La Confédération démocratique du travail (CDT) appelle à une nouvelle démonstration de force. La centrale syndicale a annoncé l’organisation d’une marche nationale de protestation à Casablanca le dimanche 28 juin 2026, à l’issue d’une réunion de son bureau exécutif. Cette mobilisation intervient dans un climat social marqué par les revendications sur le pouvoir d’achat, les salaires et l’issue du dialogue social.
Selon le communiqué de la CDT, cette marche vise à réclamer une augmentation générale des salaires et des pensions de retraite, ainsi qu’une révision de l’impôt sur le revenu. Le syndicat estime que la hausse continue des prix a fortement dégradé le pouvoir d’achat des ménages et reproche au gouvernement de ne pas avoir apporté de réponses suffisantes lors de la session d’avril du dialogue social. La centrale appelle également à des mesures qu’elle juge urgentes pour répondre aux attentes des travailleurs et des retraités.
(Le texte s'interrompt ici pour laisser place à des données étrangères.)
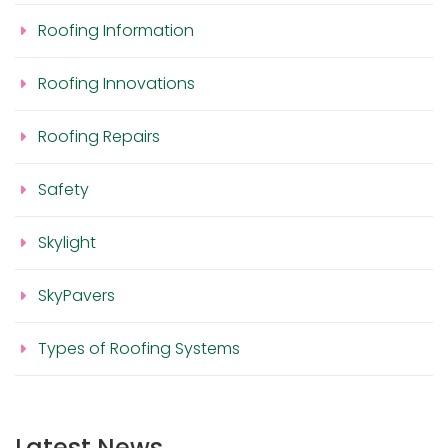
Roofing Information
Roofing Innovations
Roofing Repairs
Safety
Skylight
SkyPavers
Types of Roofing Systems
Latest News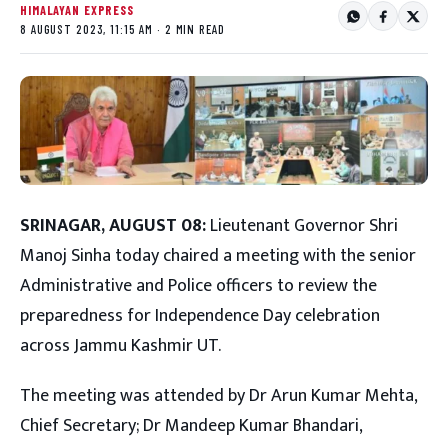
HIMALAYAN EXPRESS
8 AUGUST 2023, 11:15 AM · 2 MIN READ
SRINAGAR, AUGUST 08:
Lieutenant Governor Shri
Manoj Sinha today chaired a meeting with the senior
Administrative and Police officers to review the
preparedness for Independence Day celebration
across Jammu Kashmir UT.
The meeting was attended by Dr Arun Kumar Mehta,
Chief Secretary; Dr Mandeep Kumar Bhandari,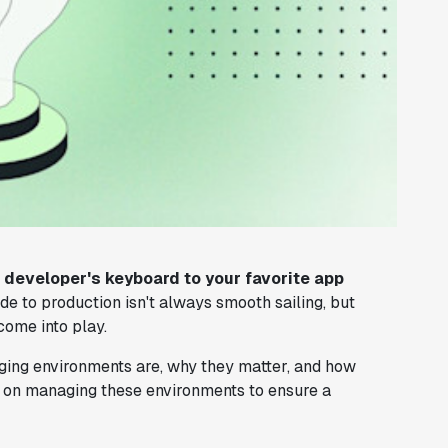
developer's keyboard to your favorite app
e to production isn't always smooth sailing, but
ome into play.
taging environments are, why they matter, and how
ps on managing these environments to ensure a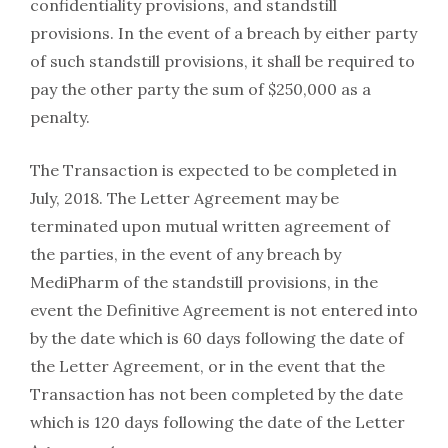
confidentiality provisions, and standstill
provisions. In the event of a breach by either party
of such standstill provisions, it shall be required to
pay the other party the sum of $250,000 as a
penalty.
The Transaction is expected to be completed in
July, 2018. The Letter Agreement may be
terminated upon mutual written agreement of
the parties, in the event of any breach by
MediPharm of the standstill provisions, in the
event the Definitive Agreement is not entered into
by the date which is 60 days following the date of
the Letter Agreement, or in the event that the
Transaction has not been completed by the date
which is 120 days following the date of the Letter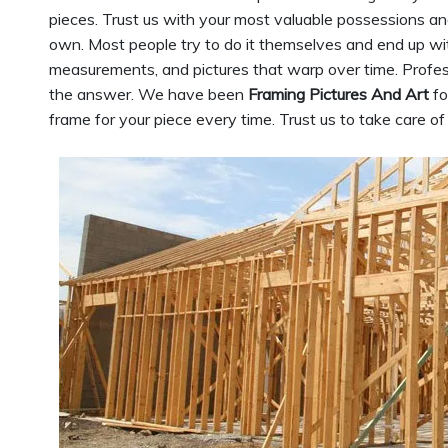
pieces. Trust us with your most valuable possessions an
own. Most people try to do it themselves and end up wit
measurements, and pictures that warp over time. Profess
the answer. We have been
Framing Pictures And Art
fo
frame for your piece every time. Trust us to take care o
Au-delà des revendications salariales, la CDT demande le respect des accords sociaux déjà signés, la garantie des libertés syndicales, l’amélioration des conditions de vie des collaborateurs et la relance d’un dialogue social qu’elle considère aujourd’hui dans l’impasse. Elle souhaite également être davantage associée à l’élaboration du projet de loi de finances, estimant que les partenaires sociaux doivent participer aux décisions ayant un impact sur les politiques de rémunération, de fiscalité et de protection sociale.
Le choix du 28 juin revêt une portée symbolique. La mobilisation s’inscrit dans la commémoration des événements du 20 juin 1981, lorsque la grève générale organisée par la CDT à Casablanca avait été sévèrement réprimée. En rappelant cet épisode de l’histoire sociale du Maroc, la centrale entend inscrire son action dans la continuité des luttes syndicales en faveur de la justice sociale, de la dignité au travail et des libertés syndicales.
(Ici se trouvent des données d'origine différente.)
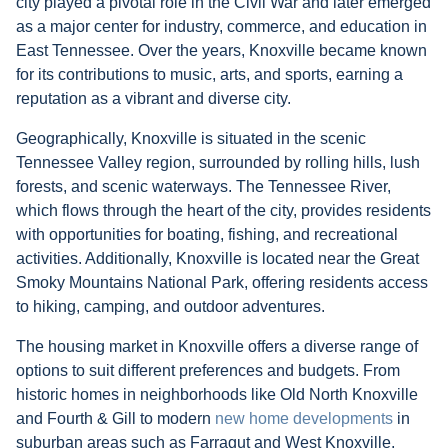
city played a pivotal role in the Civil War and later emerged
as a major center for industry, commerce, and education in
East Tennessee. Over the years, Knoxville became known
for its contributions to music, arts, and sports, earning a
reputation as a vibrant and diverse city.
Geographically, Knoxville is situated in the scenic
Tennessee Valley region, surrounded by rolling hills, lush
forests, and scenic waterways. The Tennessee River,
which flows through the heart of the city, provides residents
with opportunities for boating, fishing, and recreational
activities. Additionally, Knoxville is located near the Great
Smoky Mountains National Park, offering residents access
to hiking, camping, and outdoor adventures.
The housing market in Knoxville offers a diverse range of
options to suit different preferences and budgets. From
historic homes in neighborhoods like Old North Knoxville
and Fourth & Gill to modern
new home developments
in
suburban areas such as Farragut and West Knoxville,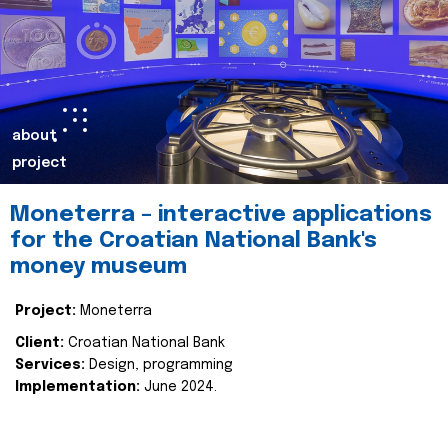
about
project
Moneterra – interactive applications
for the Croatian National Bank's
money museum
Project:
Moneterra
Client:
Croatian National Bank
Services:
Design, programming
Implementation:
June 2024.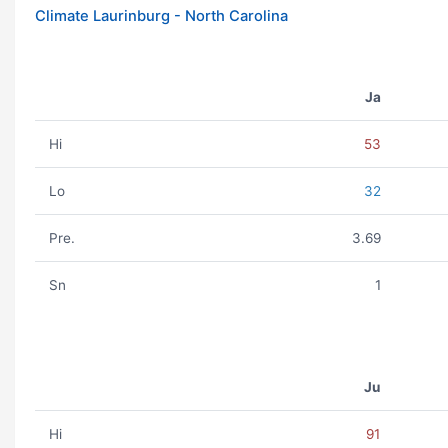
Climate Laurinburg - North Carolina
Ja
Hi
53
Lo
32
Pre.
3.69
Sn
1
Ju
Hi
91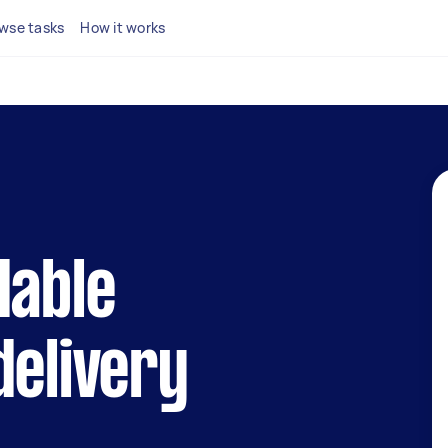
wse tasks
How it works
dable
delivery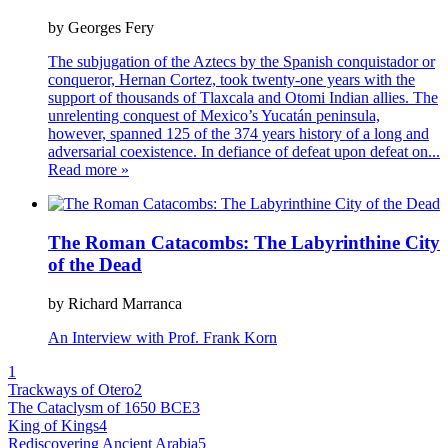
by Georges Fery
The subjugation of the Aztecs by the Spanish conquistador or
conqueror, Hernan Cortez, took twenty-one years with the
support of thousands of Tlaxcala and Otomi Indian allies. The
unrelenting conquest of Mexico’s Yucatán peninsula,
however, spanned 125 of the 374 years history of a long and
adversarial coexistence. In defiance of defeat upon defeat on
...
Read more »
The Roman Catacombs: The Labyrinthine City
of the Dead
by Richard Marranca
An Interview with Prof. Frank Korn
1
Trackways of Otero
2
The Cataclysm of 1650 BCE
3
King of Kings
4
Rediscovering Ancient Arabia
5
Cette marche nationale prolonge les mobilisations régionales organisées par la CDT le 17 mai dernier dans plusieurs villes du Royaume. Elle traduit la volonté du syndicat de maintenir la pression sur l’exécutif alors que les négociations sociales peinent à produire de nouveaux compromis. Les questions liées à l’inflation, au coût de la vie, aux rémunérations et à la fiscalité demeurent au cœur des préoccupations des organisations syndicales.
Par cette initiative, la CDT espère rassembler un large public de collaborateurs, de retraités et de citoyens afin de porter ses revendications sur la place publique. Cette mobilisation constitue une nouvelle étape dans le bras de fer engagé entre la centrale syndicale et le gouvernement autour des politiques sociales et du partage des efforts face aux tensions économiques actuelles.